### Passage provided
-----

Bug #7167
Associating records from opened buffers to new sessions is slow
100%
Related issues
History
#1 Updated by Alexandru Lungu about 1 year ago
There are several moments when Persistence$Context.getSession
is used (usually by query execution, persistence record loading or transaction starting).
BufferManager.activeBuffers
iteration to retrieve the records which are not associated with a new session. In a large customer application POC:
- ~1.700 sessions are created
- ~40.000 active buffers actually have a record which should be associated with the new session
- ~250.000 active buffers don't have a record at all, so no need to associate
- ~2.250.000 active buffers are not matching the persistence (e.g. are temporary buffers and the session is for a permanent database)
- 98% of the active buffers are iterated, but not associated.
- on average, there are ~1500 active buffers on a session creation
- on average, 23 buffers should be found and associated
- on average, 147 buffers are empty
- on average, 1323 buffers are not for the right persistence
Having 1.700 sessions closed and re-created may be a problem in the first place (also noted in #5919-59), as we are losing record caches. Note that the session to the temp database has a very long lifespan (having a volatile nature). This issue mostly refers to the sessions over the persistence database.
#2 Updated by Alexandru Lungu about 1 year ago
- Related to Feature #4021: better use of session-related resources such as PreparedStatements and caches added
#3 Updated by Alexandru Lungu about 1 year ago
After a bit of investigation, the database sessions com.goldencode.p2j.persist.orm.Session
are closed quite eagerly. Also, the ones closed are mostly sessions for the persistent database. Each time the session count reaches 0, the session is closed. A session close also clears the cache and closes the underlying connection.
Eric, I see #4021 is something near this problem, implying that the session shouldn't be closed that often. This way, we shouldn't address the BufferManager.activeBuffers
iteration bottleneck, but the session opening/closing issue. I will test if FWD is doing better now without closing sessions, comparing to your empirical test in #4021.
#4 Updated by Alexandru Lungu 10 months ago
- Status changed from New to WIP
- Assignee set to Dănuț Filimon
This is basically fixed by the reclaimable session Danut implemented recently in #7334. This is in trunk now.
#5 Updated by Eric Faulhaber 6 months ago
Can this task be closed?
#6 Updated by Alexandru Lungu 6 months ago
Eric, in theory, this can be closed. However, I am waiting for some performance tests to check that BufferManager.activeBuffers
is no longer a problem. Reaching you back asap.
#7 Updated by Alexandru Lungu 6 months ago
- % Done changed from 0 to 100
- Status changed from WIP to Internal Test
With some slim analysis, I still see BufferManager.activeBuffers
in top 50 performance items (being called ~100 times in a POC). Most probably, we need to increase the session reclaiming time. By default, the reclaiming time is 1s. I will increase the time to 2s / 5s / 10s and see if there are any major changes. In theory, this can be configurable from directory.xml, so there is nothing more to be worked here per-se.
Still (I think this was in another task I will search), we need to see if we can reclaim Sessions but switching connections to avoid starving.

-----

### Dataset entries
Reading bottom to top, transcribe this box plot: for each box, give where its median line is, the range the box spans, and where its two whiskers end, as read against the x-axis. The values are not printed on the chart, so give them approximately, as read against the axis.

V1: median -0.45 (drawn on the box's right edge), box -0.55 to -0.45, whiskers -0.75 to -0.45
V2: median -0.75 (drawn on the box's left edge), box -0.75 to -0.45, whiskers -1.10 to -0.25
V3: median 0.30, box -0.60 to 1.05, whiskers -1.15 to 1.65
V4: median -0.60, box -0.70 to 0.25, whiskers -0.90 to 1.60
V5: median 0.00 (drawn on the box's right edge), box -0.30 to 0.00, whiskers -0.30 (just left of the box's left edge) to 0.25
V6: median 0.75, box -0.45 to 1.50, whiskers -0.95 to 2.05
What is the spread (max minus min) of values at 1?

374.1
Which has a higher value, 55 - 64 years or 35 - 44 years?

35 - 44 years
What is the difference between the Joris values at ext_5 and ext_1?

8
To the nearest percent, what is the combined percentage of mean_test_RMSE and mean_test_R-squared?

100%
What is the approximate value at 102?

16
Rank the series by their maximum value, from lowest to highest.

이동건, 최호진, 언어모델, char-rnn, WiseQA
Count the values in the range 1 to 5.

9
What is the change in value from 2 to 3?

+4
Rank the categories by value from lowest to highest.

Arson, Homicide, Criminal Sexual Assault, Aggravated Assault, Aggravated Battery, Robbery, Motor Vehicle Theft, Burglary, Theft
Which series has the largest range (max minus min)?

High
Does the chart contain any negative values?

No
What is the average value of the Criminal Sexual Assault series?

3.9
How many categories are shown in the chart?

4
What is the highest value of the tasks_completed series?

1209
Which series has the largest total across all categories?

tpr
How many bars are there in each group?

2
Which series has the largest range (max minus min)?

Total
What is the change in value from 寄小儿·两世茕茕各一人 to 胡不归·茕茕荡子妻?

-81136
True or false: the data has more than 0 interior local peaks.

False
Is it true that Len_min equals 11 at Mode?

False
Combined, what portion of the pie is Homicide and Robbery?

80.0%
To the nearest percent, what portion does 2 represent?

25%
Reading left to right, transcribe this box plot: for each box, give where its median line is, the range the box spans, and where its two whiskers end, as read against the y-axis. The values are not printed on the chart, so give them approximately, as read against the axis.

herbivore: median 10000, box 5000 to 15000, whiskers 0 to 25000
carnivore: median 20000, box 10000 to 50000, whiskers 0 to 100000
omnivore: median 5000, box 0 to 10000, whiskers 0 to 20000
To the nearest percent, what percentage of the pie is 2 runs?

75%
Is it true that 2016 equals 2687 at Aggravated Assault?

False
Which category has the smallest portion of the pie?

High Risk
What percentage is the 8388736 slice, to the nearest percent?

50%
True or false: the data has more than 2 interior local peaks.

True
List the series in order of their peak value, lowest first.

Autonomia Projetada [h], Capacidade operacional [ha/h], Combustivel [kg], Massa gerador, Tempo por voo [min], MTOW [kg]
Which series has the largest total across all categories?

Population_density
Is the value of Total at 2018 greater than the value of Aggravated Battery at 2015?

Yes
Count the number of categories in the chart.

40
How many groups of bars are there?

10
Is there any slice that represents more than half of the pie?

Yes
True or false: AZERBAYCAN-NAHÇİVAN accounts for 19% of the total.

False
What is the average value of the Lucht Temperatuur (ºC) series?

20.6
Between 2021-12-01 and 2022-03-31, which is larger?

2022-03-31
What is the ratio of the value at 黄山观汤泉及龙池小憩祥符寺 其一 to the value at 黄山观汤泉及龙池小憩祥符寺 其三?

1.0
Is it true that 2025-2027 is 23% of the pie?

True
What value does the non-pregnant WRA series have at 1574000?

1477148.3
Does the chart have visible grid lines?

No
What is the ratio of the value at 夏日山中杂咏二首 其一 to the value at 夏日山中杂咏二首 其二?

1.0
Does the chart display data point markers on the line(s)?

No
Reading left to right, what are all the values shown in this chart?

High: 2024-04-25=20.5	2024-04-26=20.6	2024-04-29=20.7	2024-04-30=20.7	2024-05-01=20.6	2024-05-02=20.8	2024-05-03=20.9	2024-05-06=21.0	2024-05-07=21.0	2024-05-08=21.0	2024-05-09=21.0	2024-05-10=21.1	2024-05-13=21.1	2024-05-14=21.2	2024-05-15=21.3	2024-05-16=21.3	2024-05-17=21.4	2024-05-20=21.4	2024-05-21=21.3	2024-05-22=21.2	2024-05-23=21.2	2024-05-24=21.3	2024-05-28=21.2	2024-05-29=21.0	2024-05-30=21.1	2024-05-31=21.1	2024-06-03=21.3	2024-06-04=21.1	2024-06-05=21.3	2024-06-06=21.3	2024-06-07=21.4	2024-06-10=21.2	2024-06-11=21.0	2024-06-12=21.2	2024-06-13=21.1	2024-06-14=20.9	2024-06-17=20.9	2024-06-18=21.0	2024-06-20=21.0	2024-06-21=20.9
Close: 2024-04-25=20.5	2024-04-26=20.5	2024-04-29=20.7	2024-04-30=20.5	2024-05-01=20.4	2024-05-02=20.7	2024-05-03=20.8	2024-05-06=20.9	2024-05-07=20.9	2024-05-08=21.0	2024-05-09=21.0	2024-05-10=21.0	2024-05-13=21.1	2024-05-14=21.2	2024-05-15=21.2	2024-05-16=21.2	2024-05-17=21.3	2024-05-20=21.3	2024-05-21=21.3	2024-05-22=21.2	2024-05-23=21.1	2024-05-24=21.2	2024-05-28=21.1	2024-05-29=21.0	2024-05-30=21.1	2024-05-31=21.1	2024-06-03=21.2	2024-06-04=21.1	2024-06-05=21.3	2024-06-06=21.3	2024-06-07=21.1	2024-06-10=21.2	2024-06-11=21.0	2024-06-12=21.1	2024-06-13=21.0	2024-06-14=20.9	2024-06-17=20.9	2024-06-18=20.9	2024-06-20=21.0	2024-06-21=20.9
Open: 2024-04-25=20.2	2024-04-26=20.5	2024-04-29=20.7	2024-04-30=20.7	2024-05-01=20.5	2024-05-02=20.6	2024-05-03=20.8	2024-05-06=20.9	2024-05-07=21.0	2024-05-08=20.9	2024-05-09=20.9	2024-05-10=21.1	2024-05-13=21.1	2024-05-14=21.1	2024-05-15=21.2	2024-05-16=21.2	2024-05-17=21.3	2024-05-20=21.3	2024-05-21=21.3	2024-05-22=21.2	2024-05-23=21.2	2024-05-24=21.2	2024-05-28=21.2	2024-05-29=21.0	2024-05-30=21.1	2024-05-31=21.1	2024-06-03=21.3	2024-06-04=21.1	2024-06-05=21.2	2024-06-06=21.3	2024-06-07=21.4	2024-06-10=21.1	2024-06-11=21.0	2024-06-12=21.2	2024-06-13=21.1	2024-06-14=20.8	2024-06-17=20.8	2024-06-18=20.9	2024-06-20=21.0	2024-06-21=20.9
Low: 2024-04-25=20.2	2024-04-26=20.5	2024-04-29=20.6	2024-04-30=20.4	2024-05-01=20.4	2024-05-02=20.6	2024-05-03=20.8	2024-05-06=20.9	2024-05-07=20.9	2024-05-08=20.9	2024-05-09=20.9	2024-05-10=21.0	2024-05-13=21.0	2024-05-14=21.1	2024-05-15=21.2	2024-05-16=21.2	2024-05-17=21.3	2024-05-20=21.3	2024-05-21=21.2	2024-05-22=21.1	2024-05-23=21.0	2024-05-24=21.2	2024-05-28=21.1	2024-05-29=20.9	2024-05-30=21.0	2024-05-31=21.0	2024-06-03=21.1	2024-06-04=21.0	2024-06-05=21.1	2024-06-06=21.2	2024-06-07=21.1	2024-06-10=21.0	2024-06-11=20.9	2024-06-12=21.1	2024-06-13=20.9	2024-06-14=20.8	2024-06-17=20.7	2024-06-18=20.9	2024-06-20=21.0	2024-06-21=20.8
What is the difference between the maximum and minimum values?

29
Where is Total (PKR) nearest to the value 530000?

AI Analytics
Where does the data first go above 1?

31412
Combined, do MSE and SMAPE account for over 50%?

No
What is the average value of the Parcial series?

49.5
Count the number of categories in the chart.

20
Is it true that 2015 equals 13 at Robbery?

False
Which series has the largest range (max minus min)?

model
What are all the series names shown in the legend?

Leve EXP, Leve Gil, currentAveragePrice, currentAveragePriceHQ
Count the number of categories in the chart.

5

-----

### Problems to solve
1. Can you write out the part of the bug thread that opens with the words "Eric, I see" and closes with "you back asap.", swapping "closed" for "shut" wherever it appears?
2. Which lines in the listing contain the string "equals"? Copy out each one.

### Answers below
1.
Eric, I see #4021 is something near this problem, implying that the session shouldn't be shut that often. This way, we shouldn't address the BufferManager.activeBuffers
iteration bottleneck, but the session opening/closing issue. I will test if FWD is doing better now without closing sessions, comparing to your empirical test in #4021.
#4 Updated by Alexandru Lungu 10 months ago
- Status changed from New to WIP
- Assignee set to Dănuț Filimon
This is basically fixed by the reclaimable session Danut implemented recently in #7334. This is in trunk now.
#5 Updated by Eric Faulhaber 6 months ago
Can this task be shut?
#6 Updated by Alexandru Lungu 6 months ago
Eric, in theory, this can be shut. However, I am waiting for some performance tests to check that BufferManager.activeBuffers
is no longer a problem. Reaching you back asap.

2.
Is it true that Len_min equals 11 at Mode?
Is it true that 2016 equals 2687 at Aggravated Assault?
Is it true that 2015 equals 13 at Robbery?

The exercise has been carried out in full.